Basically, every single drawing we do throughout this course is technically an exercise - including the constructional drawings, which are less about drawing a particular thing, and more about the 3D spatial puzzle we're forced to solve in the process. When it comes to the warmups, we definitely want students doing regular rotations of the exercises they encountered throughout Lessons 1 and 2, the challenges, as well as the exercises we encounter here for the leaves and branches.

In terms of the actual constructional drawing exercises that involve actually constructing something based on one or more reference images, we certainly are open to students including that kind of thing into their regular workflow, but because the warmups are generally framed as two or three exercises chosen at random to do for 10-15 minutes, there's definitely a time aspect to it.
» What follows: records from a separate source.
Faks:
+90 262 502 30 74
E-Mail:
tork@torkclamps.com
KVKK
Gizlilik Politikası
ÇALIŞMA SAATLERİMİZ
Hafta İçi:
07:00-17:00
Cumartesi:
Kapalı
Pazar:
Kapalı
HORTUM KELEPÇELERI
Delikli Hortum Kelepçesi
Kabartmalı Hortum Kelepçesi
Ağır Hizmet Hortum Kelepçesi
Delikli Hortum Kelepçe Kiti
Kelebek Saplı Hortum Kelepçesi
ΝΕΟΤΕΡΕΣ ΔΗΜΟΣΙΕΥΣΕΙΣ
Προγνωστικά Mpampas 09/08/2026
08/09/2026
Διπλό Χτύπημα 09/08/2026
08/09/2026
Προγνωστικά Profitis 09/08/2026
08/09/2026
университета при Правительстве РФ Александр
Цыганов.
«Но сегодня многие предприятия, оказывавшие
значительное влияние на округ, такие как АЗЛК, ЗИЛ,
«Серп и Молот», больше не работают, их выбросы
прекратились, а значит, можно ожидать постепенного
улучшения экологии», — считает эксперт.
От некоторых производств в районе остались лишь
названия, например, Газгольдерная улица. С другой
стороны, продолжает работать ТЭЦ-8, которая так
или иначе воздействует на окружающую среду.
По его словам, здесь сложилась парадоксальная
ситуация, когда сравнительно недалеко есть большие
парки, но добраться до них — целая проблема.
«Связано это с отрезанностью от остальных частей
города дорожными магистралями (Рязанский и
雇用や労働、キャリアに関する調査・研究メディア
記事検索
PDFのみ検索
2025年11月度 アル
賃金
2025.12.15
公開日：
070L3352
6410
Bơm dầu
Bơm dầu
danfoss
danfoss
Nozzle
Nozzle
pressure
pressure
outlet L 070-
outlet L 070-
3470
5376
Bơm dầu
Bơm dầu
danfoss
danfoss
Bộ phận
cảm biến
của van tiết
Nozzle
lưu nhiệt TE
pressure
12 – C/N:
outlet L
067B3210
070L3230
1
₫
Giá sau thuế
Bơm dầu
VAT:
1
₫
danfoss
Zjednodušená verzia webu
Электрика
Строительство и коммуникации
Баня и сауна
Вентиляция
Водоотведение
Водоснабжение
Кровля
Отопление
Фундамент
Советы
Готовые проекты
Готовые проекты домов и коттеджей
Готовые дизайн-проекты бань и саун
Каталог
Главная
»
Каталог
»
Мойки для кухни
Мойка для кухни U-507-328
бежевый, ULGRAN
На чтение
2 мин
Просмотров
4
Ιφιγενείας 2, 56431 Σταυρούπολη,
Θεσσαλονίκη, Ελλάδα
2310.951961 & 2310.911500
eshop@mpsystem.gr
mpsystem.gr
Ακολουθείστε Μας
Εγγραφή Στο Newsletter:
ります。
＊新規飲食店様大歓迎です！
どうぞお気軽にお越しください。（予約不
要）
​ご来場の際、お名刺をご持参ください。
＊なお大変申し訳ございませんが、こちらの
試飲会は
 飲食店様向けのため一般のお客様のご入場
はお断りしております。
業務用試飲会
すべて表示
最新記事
It is of course fine for students to allocate additional time if the particular task demands it, but we also encourage students to look at spreading an exercise across multiple sittings, or in the case of the rotated boxes, doing just one quadrant instead of all four.

Warmups serve two purposes - they're to help us loosen up and get in the right frame of mind to embark on the next step in the course itself, and they're there to help us continue refining and developing our skills. The 10-15 minute aspect leans towards the former priority, and makes it more difficult to also include the constructional drawing exercises as part of that.

So instead, I leave it vague. Students certainly can continue exploring the kinds of constructions they've tackled in previous lessons, but doing so as part of the 10-15 minute warmups probably isn't the best spot to do it. Rather, you may want to set aside a session here and there to do a constructional drawing of a random type - but ultimately how you go about it is up to you.